1. Spatial utilization control

  • Restrictions on permits for extractive activities in large capacities

  • Improve settlement and developed areas.

  • Control of land use change for green space

  • Spatial planning and integrated development with satellite cities

  • Watershed-based arrangement and management of upstream- downstream areas

  • Improve riverbank and groundwater basin zones as water conservation area.


2. Environmental pollution control

  • Integrated wastewater treatment system

  • Air pollution control using science and technology development.

  • Improve green space function.

  • Integrated waste management system

3. Allocation of investment for ecological infrastructure

  • Ecological infrastructure investment within Jakarta

  • Ecological infrastructure investment with integrated regional scale management


4. Integrated water resources management

  • Control of groundwater use

  • Improve tap water services.

  • Development of science and technology to find alternative water sources.

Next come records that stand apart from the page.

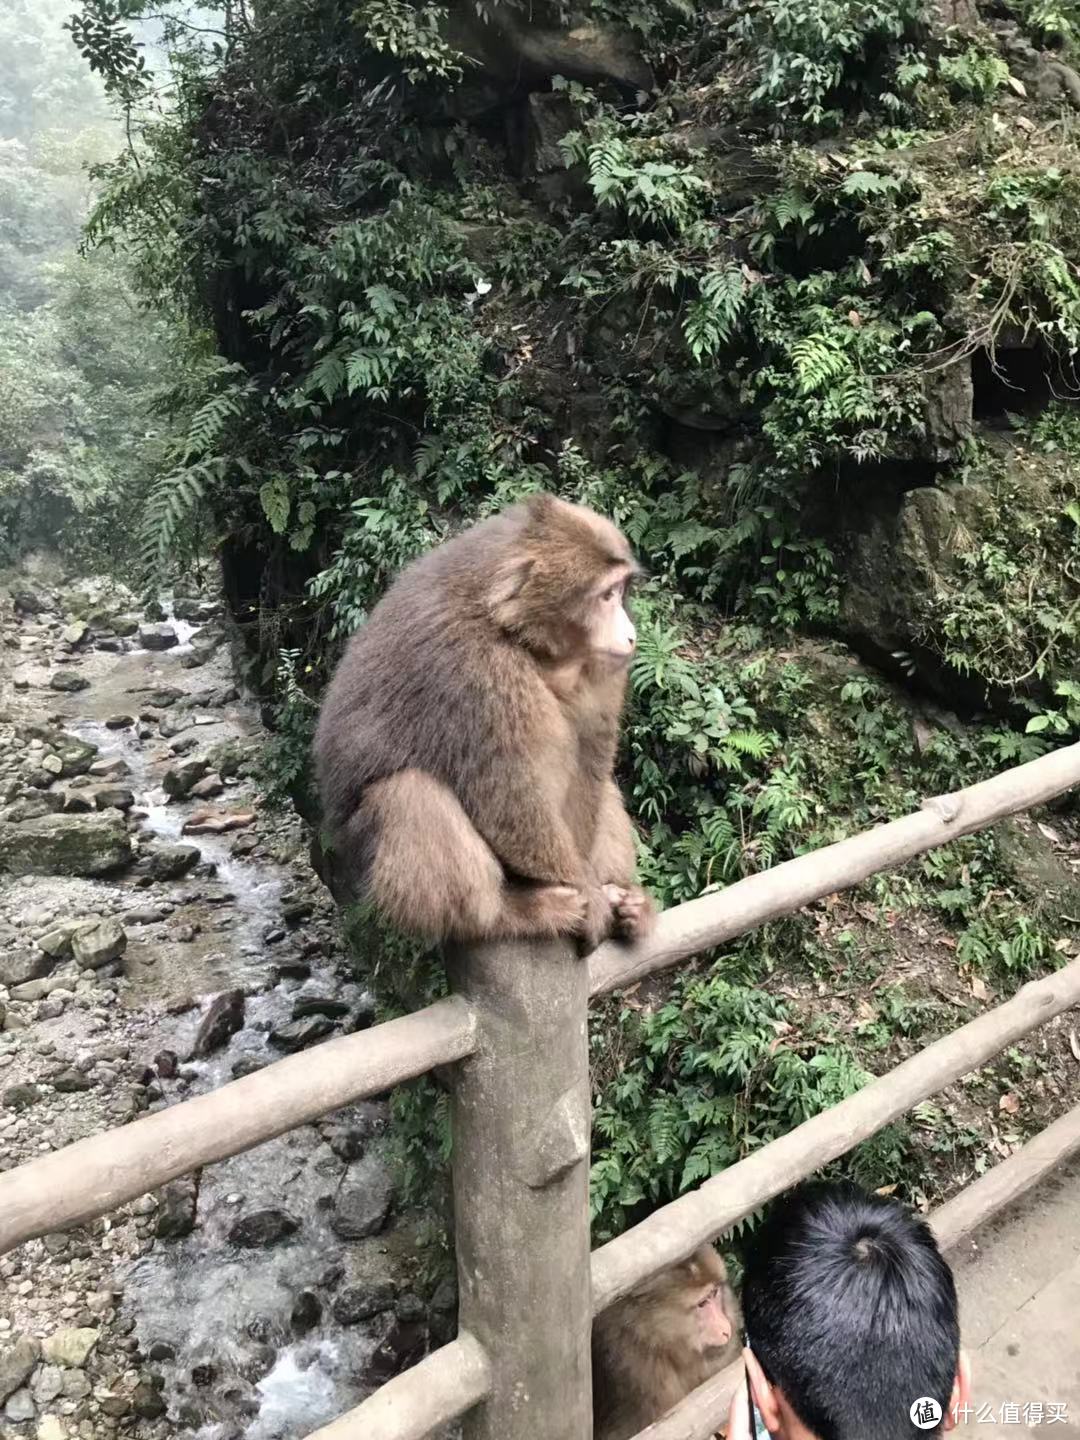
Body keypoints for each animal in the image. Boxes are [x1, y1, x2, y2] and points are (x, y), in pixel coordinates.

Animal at [308, 489, 656, 950]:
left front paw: (603, 890)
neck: (515, 631)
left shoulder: (599, 668)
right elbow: (506, 794)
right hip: (358, 860)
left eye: (619, 592)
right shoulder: (473, 669)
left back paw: (632, 903)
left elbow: (589, 761)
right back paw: (505, 916)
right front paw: (589, 894)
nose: (630, 634)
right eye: (604, 596)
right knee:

  • Integrated river maintenance from upstream to downstream

5. Disaster mitigation

  • Resettlement in areas prone to floods, earthquakes, and landslides

  • Apply the Zero Delta Q principle to reduce water discharge into water bodies

6. Optimization of the community-based business and services

  • Assistance to the community to increase understanding, awareness, and concern for environmental issues.

  • Encouraging environmentally friendly lifestyle as local culture

There you have it. The challenges are already there. The solutions? Well it’s good to see that the government has at least identified some of them. As to when they will all be implemented and safeguard the city from a Cape Town style water disaster…that is the question.